* What you are asked to do: Count the lines below that contain the string "zwischen", treating uppercase and lowercase as different, and reply with the number alone.

* Text transcribed from the pages:

____________

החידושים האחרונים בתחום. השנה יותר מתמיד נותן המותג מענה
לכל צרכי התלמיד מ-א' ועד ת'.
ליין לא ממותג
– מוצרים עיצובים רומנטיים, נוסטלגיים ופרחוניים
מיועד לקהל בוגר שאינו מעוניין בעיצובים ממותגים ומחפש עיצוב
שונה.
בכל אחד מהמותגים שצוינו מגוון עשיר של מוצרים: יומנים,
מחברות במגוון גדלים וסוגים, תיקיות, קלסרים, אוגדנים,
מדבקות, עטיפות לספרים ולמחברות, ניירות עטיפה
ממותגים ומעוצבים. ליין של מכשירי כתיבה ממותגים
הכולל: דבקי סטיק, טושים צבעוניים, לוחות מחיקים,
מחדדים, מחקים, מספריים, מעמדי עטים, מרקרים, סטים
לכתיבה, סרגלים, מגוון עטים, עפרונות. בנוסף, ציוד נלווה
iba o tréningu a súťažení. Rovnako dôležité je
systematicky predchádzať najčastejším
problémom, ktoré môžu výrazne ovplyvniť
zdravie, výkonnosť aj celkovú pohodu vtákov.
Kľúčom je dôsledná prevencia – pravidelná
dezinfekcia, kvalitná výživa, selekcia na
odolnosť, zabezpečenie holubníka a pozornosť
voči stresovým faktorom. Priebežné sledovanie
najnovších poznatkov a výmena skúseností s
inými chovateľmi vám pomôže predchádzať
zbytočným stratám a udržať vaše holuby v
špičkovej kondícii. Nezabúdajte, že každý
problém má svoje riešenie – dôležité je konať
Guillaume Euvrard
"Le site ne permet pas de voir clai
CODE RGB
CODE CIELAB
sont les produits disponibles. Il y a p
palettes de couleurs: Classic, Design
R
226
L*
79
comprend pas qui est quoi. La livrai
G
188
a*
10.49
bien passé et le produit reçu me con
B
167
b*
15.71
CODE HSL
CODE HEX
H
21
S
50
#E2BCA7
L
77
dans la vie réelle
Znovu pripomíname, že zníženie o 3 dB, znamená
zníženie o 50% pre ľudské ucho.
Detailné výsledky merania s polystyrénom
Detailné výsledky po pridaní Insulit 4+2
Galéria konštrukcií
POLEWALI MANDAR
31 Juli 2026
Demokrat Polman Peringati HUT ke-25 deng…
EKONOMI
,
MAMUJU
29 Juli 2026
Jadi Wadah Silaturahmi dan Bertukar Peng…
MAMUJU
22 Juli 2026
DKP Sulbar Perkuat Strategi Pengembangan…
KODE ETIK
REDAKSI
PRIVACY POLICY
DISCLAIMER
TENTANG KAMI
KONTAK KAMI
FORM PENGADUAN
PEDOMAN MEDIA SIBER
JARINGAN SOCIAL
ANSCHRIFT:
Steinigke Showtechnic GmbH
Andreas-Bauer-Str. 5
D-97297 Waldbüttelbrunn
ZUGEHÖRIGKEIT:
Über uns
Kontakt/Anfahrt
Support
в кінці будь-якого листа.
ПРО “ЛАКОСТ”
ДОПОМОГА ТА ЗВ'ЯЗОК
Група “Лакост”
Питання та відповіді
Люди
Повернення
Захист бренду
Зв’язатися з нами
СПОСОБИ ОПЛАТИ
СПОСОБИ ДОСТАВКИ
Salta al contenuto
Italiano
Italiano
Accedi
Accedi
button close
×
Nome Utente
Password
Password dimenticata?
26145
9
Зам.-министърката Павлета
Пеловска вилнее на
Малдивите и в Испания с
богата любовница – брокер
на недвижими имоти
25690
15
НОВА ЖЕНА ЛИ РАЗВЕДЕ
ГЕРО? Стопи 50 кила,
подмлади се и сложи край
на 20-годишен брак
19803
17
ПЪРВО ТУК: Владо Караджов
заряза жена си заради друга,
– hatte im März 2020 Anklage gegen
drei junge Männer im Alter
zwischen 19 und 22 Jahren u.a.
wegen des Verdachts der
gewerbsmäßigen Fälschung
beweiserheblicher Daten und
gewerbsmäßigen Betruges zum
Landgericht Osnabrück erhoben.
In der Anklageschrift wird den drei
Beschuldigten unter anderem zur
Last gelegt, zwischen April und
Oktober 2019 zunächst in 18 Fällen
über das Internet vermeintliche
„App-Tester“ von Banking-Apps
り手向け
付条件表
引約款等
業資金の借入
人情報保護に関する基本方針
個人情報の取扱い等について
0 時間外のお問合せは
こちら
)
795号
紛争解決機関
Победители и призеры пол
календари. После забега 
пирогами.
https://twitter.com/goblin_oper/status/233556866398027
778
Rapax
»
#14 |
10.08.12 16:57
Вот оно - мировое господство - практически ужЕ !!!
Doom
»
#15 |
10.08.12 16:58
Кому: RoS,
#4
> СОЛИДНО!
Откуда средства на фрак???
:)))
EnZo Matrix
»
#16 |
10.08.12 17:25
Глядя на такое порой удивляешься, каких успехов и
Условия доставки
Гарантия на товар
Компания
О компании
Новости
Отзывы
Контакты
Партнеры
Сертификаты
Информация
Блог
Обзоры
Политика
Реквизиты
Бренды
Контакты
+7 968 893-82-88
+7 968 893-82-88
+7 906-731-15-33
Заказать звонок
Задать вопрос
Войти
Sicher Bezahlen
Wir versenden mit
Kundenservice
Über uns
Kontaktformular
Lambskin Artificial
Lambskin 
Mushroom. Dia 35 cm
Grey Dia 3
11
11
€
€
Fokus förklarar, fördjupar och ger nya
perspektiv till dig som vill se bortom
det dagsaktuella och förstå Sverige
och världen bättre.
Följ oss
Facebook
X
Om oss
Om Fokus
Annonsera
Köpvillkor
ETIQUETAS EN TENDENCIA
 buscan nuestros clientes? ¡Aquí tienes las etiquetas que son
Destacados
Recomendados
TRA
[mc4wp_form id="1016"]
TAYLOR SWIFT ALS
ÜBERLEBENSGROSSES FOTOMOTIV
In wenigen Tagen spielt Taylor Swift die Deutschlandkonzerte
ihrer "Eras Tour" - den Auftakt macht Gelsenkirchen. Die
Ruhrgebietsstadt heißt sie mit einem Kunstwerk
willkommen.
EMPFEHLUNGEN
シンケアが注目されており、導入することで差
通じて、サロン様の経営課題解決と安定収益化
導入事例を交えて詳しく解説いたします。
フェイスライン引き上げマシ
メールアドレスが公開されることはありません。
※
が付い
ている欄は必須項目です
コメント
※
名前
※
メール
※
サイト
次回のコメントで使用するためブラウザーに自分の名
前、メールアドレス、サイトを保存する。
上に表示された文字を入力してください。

____________

* Exercise response: 2